I could finally start! I decided the garden would include a passion of mine, native Manitoba flowers/herbs. Location was tough. Everywhere I looked, my backyard sidelines had well-established commercial landscaping cloth with a whack of stone on top. I was pretty sure that meant I would have to either dig up our lovely lawn instead, or spend countless, back-breaking hours moving rock, cutting up and pulling out landscaping cloth, then digging to eternity. I chose not to dig up the lawn.

Rock, rock everywhere

Challenging start

As I will be doing a part 2 to this article in the next newsletter, I will provide detail on my plan today, to make a very important point. A well-researched endeavor can save time, extra work and sometimes heartache. I really researched this, and I told EVERYONE. I knew they would be checking on me to follow through, offer ideas, or would want to see how it went. I was feeling the pressure, and CJ was counting on me!

First, I would document what I do and why, as I progress. Then I may not forget important details, and it would be a useful guide for my next garden. I started by naming 4 folders: Planning, Journal of Journey, What Worked/What Didn’t, and Next Year’s Plan. I bought a very flowery binder to put that all in at end of season. Included in the planning was a list of good papers and books to reference along the way. I found the latter very helpful!

Keeping organized

Choose the location and size of the garden, keeping the sun/shade in mind.

Decide on what types of plants to purchase, and buy the seeds. I will give more detail on that in the next article. It was not as simple as I thought.

Informative seed packets

Prepare a budget estimate, which involved lists and searching online for costs.

List of resources I need to be successful, including a wine list in case I’m not.

Note who has offered or I have asked to help me along the way, and in what respect. It’s important to know when they are available, and what they have to offer. Ed is on there, as he brings muscle. CJ for advice.

Estimate time daily and weekly that I will commit to this to keep my little project alive till fall.

Anticipate unexpected challenges. My village and the internet will offer advice!

Plan on using graph paper to draw up an exact plan of what my garden will look like. It will show where I will plant flowers based on what I see on the seed packets; I will check with my village, and surf credible sites on the internet.

And last but definitely not least, determine realistic timelines for all of the above.

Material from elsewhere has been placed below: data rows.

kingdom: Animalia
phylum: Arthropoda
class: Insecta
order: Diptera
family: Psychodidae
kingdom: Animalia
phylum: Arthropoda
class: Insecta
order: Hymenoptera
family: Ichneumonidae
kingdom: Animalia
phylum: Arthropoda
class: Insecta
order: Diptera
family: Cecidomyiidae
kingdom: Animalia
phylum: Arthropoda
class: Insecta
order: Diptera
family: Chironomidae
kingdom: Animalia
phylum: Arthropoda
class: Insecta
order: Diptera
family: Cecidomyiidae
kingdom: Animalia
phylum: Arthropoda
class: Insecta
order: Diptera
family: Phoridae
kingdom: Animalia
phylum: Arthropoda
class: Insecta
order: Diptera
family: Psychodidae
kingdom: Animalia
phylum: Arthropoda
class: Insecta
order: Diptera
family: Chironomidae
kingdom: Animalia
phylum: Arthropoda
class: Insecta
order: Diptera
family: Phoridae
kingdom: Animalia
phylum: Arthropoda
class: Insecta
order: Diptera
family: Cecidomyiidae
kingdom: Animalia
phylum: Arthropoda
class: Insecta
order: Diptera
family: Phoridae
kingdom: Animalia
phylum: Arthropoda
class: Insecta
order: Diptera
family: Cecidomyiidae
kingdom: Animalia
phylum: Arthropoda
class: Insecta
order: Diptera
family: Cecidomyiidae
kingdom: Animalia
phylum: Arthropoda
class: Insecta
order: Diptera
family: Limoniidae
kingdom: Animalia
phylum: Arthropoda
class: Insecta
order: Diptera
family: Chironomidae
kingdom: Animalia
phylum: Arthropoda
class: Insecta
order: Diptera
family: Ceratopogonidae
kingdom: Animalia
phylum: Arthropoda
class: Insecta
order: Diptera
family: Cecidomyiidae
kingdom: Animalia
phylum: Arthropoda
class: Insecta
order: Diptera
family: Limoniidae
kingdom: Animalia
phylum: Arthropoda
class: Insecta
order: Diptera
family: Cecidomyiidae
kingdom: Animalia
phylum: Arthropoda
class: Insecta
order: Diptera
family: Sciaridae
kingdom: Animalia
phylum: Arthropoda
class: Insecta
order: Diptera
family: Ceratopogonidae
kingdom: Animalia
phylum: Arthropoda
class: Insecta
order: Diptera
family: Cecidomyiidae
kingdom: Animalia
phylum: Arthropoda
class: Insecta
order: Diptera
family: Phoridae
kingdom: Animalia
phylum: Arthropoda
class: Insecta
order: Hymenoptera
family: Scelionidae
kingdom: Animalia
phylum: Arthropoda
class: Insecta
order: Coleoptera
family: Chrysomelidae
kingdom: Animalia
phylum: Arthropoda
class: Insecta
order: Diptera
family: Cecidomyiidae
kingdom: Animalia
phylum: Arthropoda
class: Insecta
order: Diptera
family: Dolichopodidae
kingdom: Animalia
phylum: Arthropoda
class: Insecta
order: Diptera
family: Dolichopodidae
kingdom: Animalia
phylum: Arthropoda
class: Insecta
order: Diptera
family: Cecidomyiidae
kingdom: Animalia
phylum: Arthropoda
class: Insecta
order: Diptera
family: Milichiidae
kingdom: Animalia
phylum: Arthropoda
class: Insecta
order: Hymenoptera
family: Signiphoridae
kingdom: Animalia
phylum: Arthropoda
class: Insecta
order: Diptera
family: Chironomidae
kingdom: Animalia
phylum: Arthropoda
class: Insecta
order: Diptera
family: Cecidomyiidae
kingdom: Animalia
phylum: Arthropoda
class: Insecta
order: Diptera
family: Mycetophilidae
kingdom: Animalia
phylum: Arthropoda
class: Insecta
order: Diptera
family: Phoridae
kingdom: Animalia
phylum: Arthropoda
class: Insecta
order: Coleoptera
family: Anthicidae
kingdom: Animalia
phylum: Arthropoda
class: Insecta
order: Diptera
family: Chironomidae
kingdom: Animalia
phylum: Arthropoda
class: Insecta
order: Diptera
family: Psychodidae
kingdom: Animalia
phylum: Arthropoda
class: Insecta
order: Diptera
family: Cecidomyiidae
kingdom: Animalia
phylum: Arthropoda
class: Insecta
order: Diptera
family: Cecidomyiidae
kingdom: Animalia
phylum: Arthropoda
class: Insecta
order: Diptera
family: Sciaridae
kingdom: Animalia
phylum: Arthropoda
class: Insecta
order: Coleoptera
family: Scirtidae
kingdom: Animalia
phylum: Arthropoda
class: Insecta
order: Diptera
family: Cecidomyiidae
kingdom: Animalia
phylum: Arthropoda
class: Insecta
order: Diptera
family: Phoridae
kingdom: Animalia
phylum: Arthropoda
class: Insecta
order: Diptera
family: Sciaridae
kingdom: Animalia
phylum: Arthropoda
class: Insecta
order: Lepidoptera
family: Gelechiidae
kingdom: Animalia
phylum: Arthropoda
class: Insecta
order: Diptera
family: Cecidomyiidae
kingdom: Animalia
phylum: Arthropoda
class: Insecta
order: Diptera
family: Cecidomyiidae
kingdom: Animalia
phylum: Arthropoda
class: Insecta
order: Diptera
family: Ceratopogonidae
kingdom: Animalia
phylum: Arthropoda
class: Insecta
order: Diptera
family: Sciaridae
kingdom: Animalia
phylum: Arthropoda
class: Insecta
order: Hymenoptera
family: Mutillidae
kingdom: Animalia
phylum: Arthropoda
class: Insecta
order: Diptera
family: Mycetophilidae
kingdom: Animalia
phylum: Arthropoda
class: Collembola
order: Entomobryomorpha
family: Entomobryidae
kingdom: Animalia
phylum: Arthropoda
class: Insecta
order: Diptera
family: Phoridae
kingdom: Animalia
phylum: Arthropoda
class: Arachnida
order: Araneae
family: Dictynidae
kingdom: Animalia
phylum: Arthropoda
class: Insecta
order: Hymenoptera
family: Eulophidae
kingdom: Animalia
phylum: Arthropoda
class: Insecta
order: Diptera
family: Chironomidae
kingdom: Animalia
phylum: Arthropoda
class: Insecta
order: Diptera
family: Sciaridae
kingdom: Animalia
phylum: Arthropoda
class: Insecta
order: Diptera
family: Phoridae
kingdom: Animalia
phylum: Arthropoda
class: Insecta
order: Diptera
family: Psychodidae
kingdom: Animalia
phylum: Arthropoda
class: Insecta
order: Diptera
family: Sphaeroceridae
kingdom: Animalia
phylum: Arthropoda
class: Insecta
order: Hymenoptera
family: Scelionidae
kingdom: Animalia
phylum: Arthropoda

IS IT TOO MUCH? After preparing the Planning section above, I asked myself “Can I do this? It looks insurmountable. I’ll never get it all done!” So I went back to the one person I knew had all the answers. You guessed it, my 6 year old grandson CJ. I posed all of my concerns, and with the wisdom and simplicity of a child, he looked at me seriously and said “Grama, don’t be scared, you got this!”